▶ _What is needed_
The line that contains "Answer with one" and all lines following it to the end of the data below: set these down exactly, and nothing besides.

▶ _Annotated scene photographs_

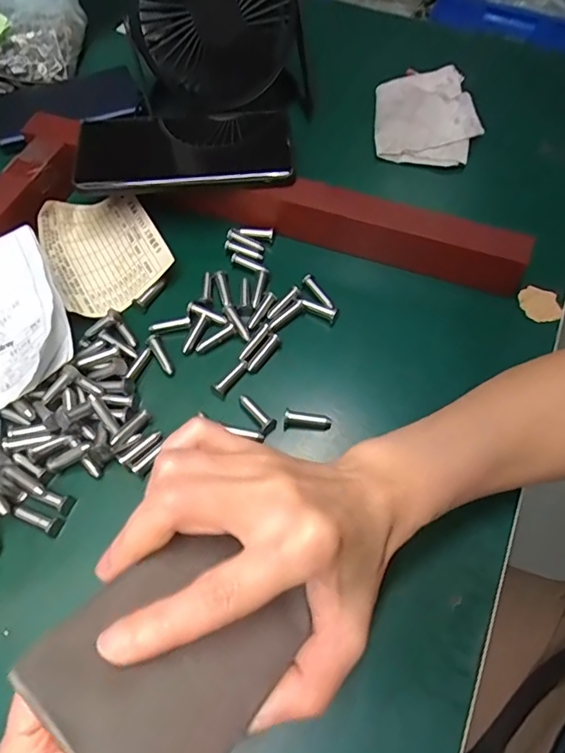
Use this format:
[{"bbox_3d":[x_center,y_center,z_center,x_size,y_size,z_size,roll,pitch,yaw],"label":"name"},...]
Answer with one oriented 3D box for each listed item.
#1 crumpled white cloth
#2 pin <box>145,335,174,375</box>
[{"bbox_3d":[0.132,-0.240,0.454,0.086,0.018,0.120,6,63,1],"label":"crumpled white cloth"},{"bbox_3d":[-0.084,-0.015,0.338,0.008,0.006,0.032,-26,67,-15],"label":"pin"}]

▶ _Task answer_
Answer with one oriented 3D box for each listed item.
#1 crumpled white cloth
#2 pin <box>145,335,174,375</box>
[{"bbox_3d":[0.132,-0.240,0.454,0.086,0.018,0.120,6,63,1],"label":"crumpled white cloth"},{"bbox_3d":[-0.084,-0.015,0.338,0.008,0.006,0.032,-26,67,-15],"label":"pin"}]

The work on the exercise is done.